Friday, October 5, 2012

One More Quandary For Heather



I work at a car dealership. Since no one I work with knows that I have a blog, I will now state that the vast majority of my coworkers do not follow what is generally considered appropriate workplace etiquette. Things such as political correctness just do not seem to go hand-in-hand with the auto sales business. And this observation is coming from a person who will on occasion discreetly sniff her own underarms, checking for unwanted odor. Don’t get me wrong, everyone is friendly, it’s just that contemporary decorum is not necessarily a high priority.  

I have approximately forty coworkers. Other than one or two persons, I think all of them are older than I am, and about thirty are male. Throughout the average day I am referred to as “sweetie”, or some variation (sweetheart, honey, etc.), about four or five times. After almost two years of employment, I have come to the conclusion that, overall, I do not like these terms being applied to me.

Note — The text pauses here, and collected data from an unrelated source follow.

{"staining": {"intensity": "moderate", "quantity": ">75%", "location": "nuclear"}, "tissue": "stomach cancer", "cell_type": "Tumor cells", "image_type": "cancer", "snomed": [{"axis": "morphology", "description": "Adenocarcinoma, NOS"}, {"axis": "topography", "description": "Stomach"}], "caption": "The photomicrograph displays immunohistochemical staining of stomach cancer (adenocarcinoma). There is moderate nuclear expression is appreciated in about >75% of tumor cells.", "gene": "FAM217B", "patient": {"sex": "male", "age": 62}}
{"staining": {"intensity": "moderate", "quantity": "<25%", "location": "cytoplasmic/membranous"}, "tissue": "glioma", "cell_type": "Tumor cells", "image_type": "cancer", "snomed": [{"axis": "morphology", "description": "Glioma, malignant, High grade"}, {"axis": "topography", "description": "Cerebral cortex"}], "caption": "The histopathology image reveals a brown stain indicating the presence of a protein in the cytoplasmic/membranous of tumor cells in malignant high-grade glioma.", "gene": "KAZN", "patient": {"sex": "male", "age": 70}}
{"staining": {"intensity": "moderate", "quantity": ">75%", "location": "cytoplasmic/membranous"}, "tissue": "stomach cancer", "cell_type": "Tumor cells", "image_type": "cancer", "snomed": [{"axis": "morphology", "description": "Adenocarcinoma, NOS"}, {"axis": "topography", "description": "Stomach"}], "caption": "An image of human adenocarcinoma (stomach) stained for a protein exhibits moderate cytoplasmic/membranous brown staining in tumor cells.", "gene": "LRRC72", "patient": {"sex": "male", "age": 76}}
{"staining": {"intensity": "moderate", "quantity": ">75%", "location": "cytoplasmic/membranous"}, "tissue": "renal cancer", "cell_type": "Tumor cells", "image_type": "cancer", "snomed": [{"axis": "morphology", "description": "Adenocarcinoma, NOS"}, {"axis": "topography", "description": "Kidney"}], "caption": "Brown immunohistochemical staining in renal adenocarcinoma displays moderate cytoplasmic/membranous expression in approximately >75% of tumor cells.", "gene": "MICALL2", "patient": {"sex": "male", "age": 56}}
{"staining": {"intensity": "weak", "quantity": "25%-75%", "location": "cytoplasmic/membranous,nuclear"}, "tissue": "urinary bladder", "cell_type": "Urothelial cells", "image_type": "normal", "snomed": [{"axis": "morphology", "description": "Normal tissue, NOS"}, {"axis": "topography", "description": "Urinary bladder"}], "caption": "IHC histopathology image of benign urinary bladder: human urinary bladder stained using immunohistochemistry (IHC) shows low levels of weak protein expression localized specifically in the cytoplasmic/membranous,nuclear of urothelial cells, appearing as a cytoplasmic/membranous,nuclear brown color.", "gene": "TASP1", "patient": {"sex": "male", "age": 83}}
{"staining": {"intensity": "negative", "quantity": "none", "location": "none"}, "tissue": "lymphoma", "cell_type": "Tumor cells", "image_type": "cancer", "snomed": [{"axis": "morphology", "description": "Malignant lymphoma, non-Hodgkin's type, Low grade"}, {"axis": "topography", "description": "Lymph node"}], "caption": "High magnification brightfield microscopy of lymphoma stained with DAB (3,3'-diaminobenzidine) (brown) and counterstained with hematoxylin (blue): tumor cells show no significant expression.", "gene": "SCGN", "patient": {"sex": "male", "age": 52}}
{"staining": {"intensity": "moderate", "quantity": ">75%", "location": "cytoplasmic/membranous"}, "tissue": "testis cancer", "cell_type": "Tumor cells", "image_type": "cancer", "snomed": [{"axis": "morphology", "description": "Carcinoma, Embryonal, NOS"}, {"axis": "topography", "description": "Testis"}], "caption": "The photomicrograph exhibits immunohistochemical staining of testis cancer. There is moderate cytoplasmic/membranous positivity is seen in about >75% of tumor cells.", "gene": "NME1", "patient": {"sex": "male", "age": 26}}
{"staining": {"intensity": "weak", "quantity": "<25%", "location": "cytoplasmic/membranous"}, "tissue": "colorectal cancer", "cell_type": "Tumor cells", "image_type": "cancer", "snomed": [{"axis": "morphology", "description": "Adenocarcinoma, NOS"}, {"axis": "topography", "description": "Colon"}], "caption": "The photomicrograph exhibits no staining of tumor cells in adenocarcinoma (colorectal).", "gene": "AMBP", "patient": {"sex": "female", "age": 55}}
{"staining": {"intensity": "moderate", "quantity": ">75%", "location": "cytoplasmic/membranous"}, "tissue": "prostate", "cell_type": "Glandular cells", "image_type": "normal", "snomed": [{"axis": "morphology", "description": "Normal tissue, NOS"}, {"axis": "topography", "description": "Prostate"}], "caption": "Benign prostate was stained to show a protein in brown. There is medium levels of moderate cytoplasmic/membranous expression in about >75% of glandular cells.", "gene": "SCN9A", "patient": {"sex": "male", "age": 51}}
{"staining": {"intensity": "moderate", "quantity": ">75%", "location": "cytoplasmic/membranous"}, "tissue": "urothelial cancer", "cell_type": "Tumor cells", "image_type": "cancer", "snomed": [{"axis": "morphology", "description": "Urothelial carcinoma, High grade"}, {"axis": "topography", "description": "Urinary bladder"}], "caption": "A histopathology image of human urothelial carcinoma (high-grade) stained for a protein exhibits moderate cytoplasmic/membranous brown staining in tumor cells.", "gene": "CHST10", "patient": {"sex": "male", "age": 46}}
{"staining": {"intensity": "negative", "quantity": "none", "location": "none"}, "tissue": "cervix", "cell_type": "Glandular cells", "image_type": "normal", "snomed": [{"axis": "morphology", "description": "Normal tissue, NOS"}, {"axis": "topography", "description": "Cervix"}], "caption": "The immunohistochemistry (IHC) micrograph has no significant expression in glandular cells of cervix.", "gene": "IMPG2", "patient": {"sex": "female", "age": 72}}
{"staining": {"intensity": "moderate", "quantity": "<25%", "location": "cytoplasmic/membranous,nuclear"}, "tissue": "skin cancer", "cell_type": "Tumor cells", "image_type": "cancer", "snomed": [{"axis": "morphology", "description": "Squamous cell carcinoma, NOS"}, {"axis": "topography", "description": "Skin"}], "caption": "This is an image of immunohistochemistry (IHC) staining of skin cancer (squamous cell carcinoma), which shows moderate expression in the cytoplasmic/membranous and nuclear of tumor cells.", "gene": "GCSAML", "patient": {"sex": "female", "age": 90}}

There are two older men who often call me “honey”, and from them I actually like hearing it. I enjoy the term coming from these men because I know that they know my real name, and they say “honey” in a kind, respectful manner. They refer to me as “honey” as though I am their granddaughter. But then there are about a half dozen fellow employees who call me “sweetheart” or “honey” who I am not completely sure know my real name. These sexist monikers are kind of huffed at me. It can go something like, “Sweetie, would you be a good girl and bring us a couple of cups of coffee?” I grit my teeth just writing that command, a command I have actually heard.

There seems to be no set profile for the men who refer to me as “sweetie”. Some of the men are older, and some are barely over 30 years old. I could raise a fuss and probably get a few things changed, but do I really want to do that? Truth is; I’m not sure if it would be worth it. Just yesterday one of the men who is most likely to call me by a chauvinistic term was kind enough to ask me if he could bring me back something for lunch. A half hour later I was devouring a sub sandwich without either leaving my desk, or paying a cent. I have been the recipient of a number of other thoughtful acts. But my biggest concern is that I do not want to be seen as a bitch. I would hate that more than anything. So, should I just take the bad with the good? To tell you the truth, I don’t know. I hate being called “honey”, but I seem to be well-liked and I would not want to do anything to jeopardize that, and besides, that sub was absolutely delicious. I think it's just one more quandary for Heather.      

1 comment:

  1. Ah, salesmen. I would have to say it is a little late to say something now. Correcting them now they'll just assume you're in a bad mood. When really its something that has bothered you for the last two years that people who you only have a work relationship with is using such a endearing name. It'll just continue a day or two later, while they'll avoid all eye contact till then. Not worth it in my book either.